Pensemos quantas vezes já nos entusiasmámos por qualquer coisa, por uma
iniciativa, por um compromisso, mas depois, ao surgirem os primeiros problemas,
abandonámos. E, infelizmente, isto acontece também com as opções fundamentais,
como a do matrimónio. É a dificuldade de ser constantes, de ser fiéis às
decisões tomadas, aos compromissos assumidos. Muitas vezes é fácil dizer «sim»,
mas depois não se consegue repetir este «sim» todos os dias. Não se consegue
ser fiéis.
Maria disse o
seu «sim» a Deus, um «sim» que transtornou a sua vida humilde de Nazaré, mas
não foi o único; antes, foi apenas o primeiro de muitos «sins» pronunciados no
seu coração tanto nos seus momentos felizes, como nos dolorosos… muitos «sins»
que culminaram no «sim» ao pé da Cruz. Estão aqui hoje muitas mães; pensai até
onde chegou a fidelidade de Maria a Deus: ver o seu único Filho na Cruz. A
mulher fiel, de pé, destruída por dentro, mas fiel e forte.
E eu me
pergunto: sou um cristão “soluçante”, ou sou cristão sempre? Infelizmente, a
cultura do provisório, do relativo penetra também na vivência da fé. Deus
pede-nos para Lhe sermos fiéis, todos os dias, nas acções quotidianas; e
acrescenta: mesmo se às vezes não Lhe somos fiéis, Ele é sempre fiel e, com a
sua misericórdia, não se cansa de nos estender a mão para nos erguer e
encorajar a retomar o caminho, a voltar para Ele e confessar-Lhe a nossa
fraqueza a fim de que nos dê a sua força. E este é o caminho definitivo: sempre
com o Senhor, mesmo com as nossas fraquezas, mesmo com os nossos pecados. Nunca
podemos ir pela estrada do provisório. Isto nos destrói. A fé é a fidelidade
definitiva, como a de Maria.
3. O último
ponto: Deus é a nossa força. Penso nos dez leprosos do Evangelho
curados por Jesus: vão ao seu encontro, param à distância e gritam: «Jesus,
Mestre, tem compaixão de nós» (Lc 17, 13). Estão doentes,
necessitados de serem amados, de terem força e procuram alguém que os cure. E
Jesus responde, libertando-os a todos da sua doença. Causa estranheza, porém, o
facto de ver que só regressa um para Lhe agradecer, louvando a Deus em alta
voz. O próprio Jesus o sublinha: eram dez que gritaram para obter a cura, mas
só um voltou para gritar em voz alta o seu obrigado a Deus e reconhecer que Ele
é a nossa força. É preciso saber agradecer, saber louvar o Senhor pelo que faz
por nós.
Vejamos Maria:
depois da Anunciação, o primeiro gesto que ela realiza é um acto de caridade
para com a sua parente idosa Isabel; e as primeiras palavras que profere são:
«A minha alma enaltece o Senhor», ou seja, um cântico de louvor e agradecimento
a Deus, não só pelo que fez n’Ela, mas também pela sua acção em toda a história
da salvação. Tudo é dom d’Ele. Se conseguimos entender que tudo é dom de Deus,
então quanta felicidade teremos no nosso coração! Tudo é dom d’Ele. Ele é a
nossa força! Dizer obrigado parece tão fácil, e todavia é tão difícil! Quantas
vezes dizemos obrigado em família?

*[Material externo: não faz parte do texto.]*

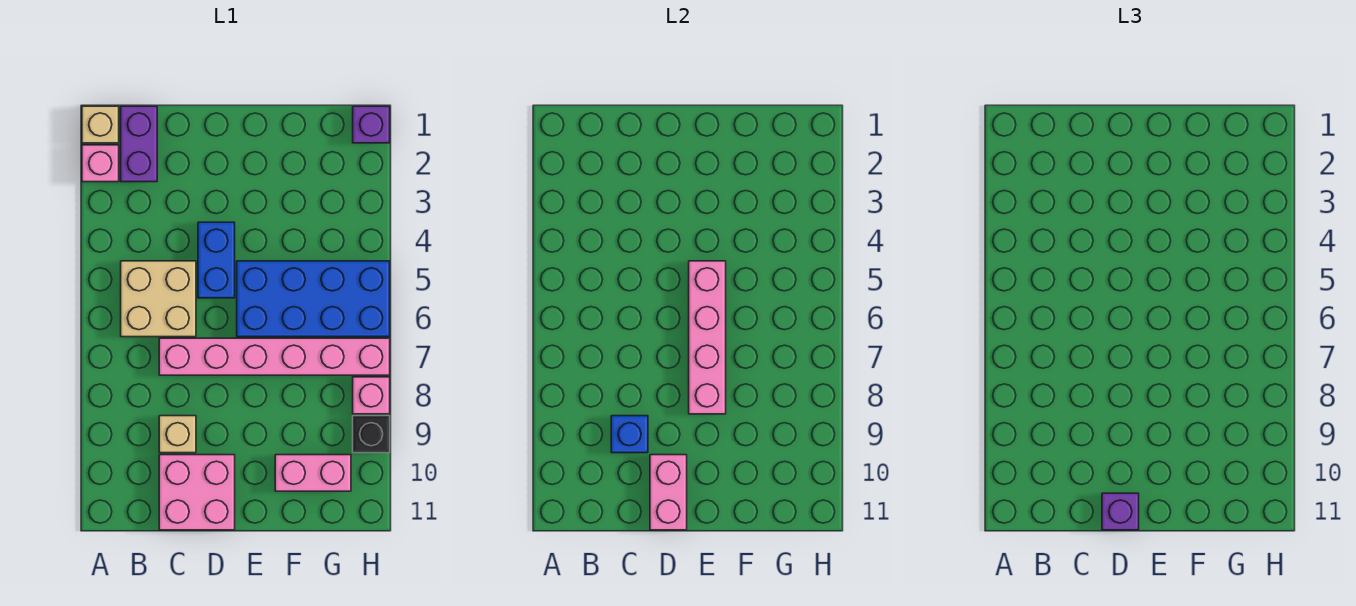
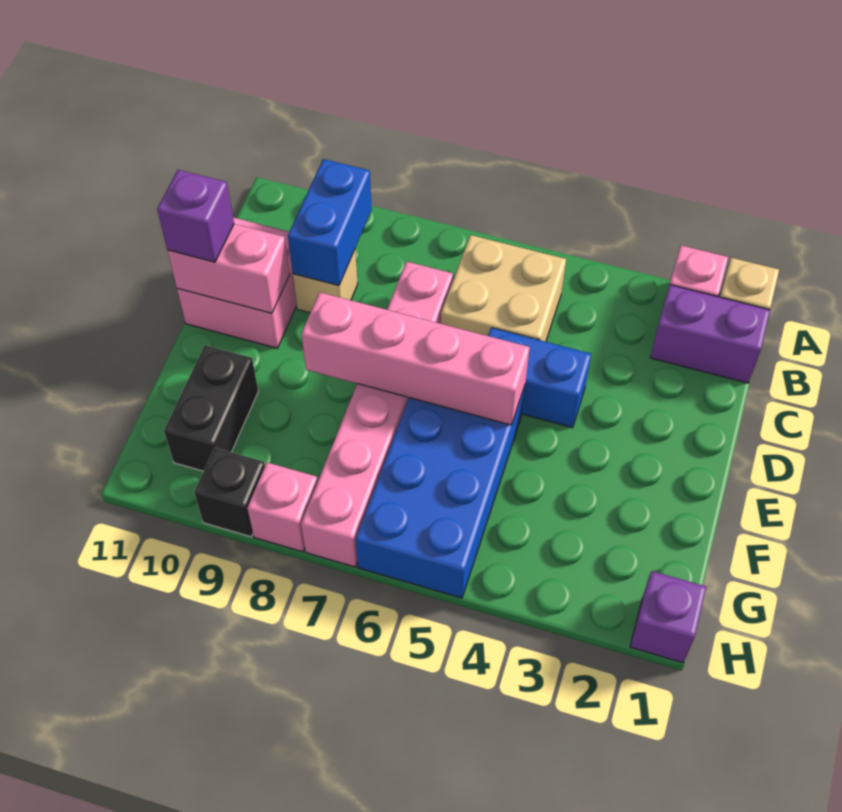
blue 1x1 brick [611,416,648,453] -> blue 1x2 brick [288,159,372,285]
pink 1x2 brick [275,455,351,491] -> black 1x2 brick [164,345,258,471]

Esta é uma das palavras-chaves da
convivência. “Com licença”, “perdão”, “obrigado”: se numa família se dizem
estas três palavras, a família segue adiante. “Com licença”, “perdão”,
“obrigado”. Quantas vezes dizemos “obrigado” junto da família? Quantas vezes
dizemos obrigado a quem nos ajuda, vive perto de nós e nos acompanha na vida?

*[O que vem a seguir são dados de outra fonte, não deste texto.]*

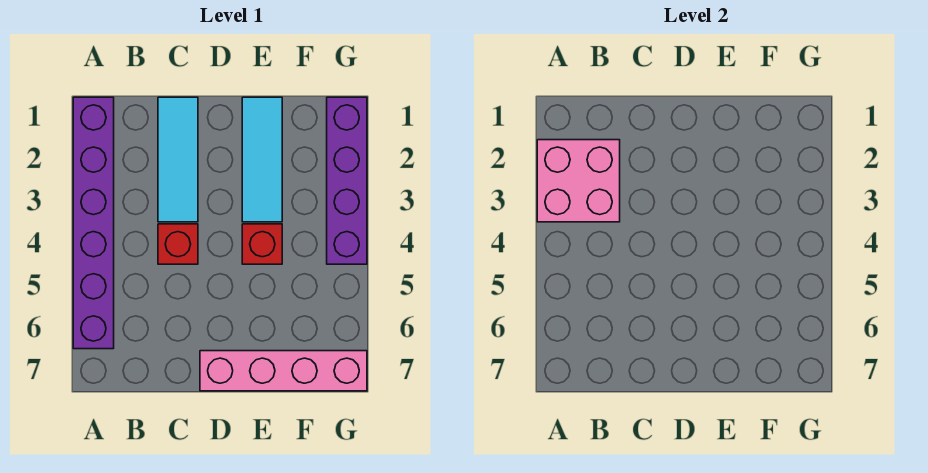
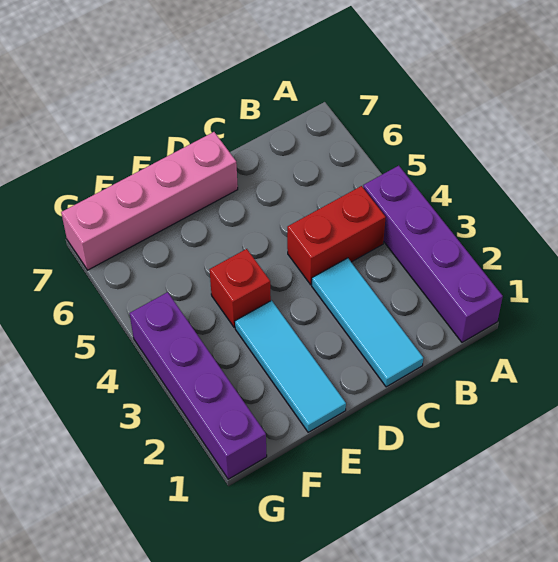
purple 1x6 brick [73,97,114,349] -> purple 1x4 brick [363,166,503,342]
pink 2x2 brick [537,140,620,222] -> none
red 1x1 brick [158,224,198,264] -> red 1x2 brick [287,186,386,285]

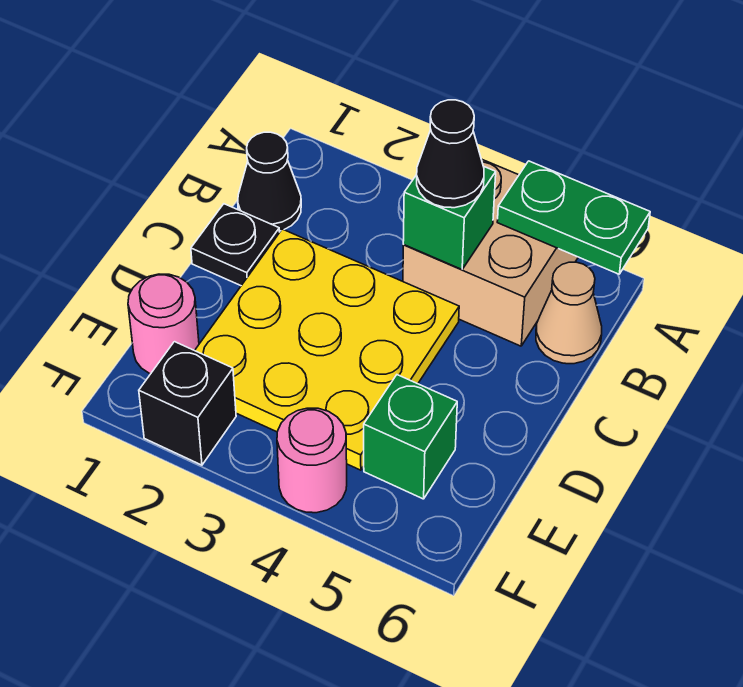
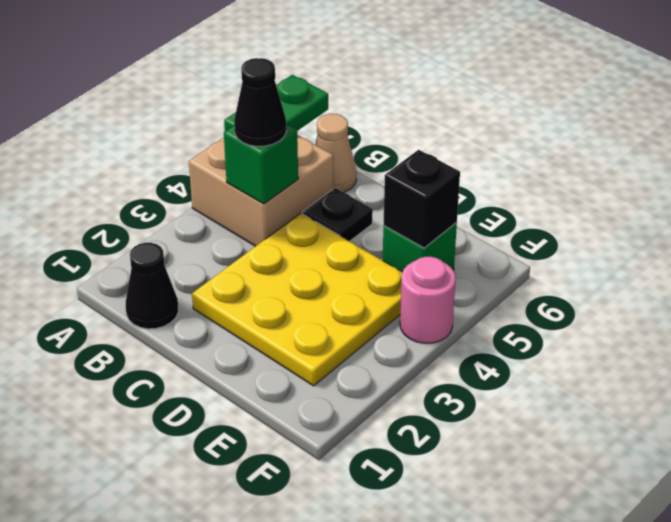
black 1x1 plate [191,204,280,286] -> black 1x1 plate moved to [302,188,373,241]
pink 1x1 round brick [128,274,199,374] -> none
black 1x1 brick [139,342,236,465] -> black 1x1 brick moved to [384,150,460,248]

Muitas vezes damos tudo isso como suposto! E o mesmo acontece com Deus. É fácil
ir até ao Senhor para pedir alguma coisa, mas ir agradece-Lo… “Ah, isso é
difícil”.
Continuando a
Eucaristia, invocamos a intercessão de Maria, para que nos ajude a deixarmo-nos
surpreender por Deus sem resistências, a sermos-Lhe fiéis todos os dias, a
louvá-Lo e agradecer-Lhe porque Ele é a nossa força. Amen.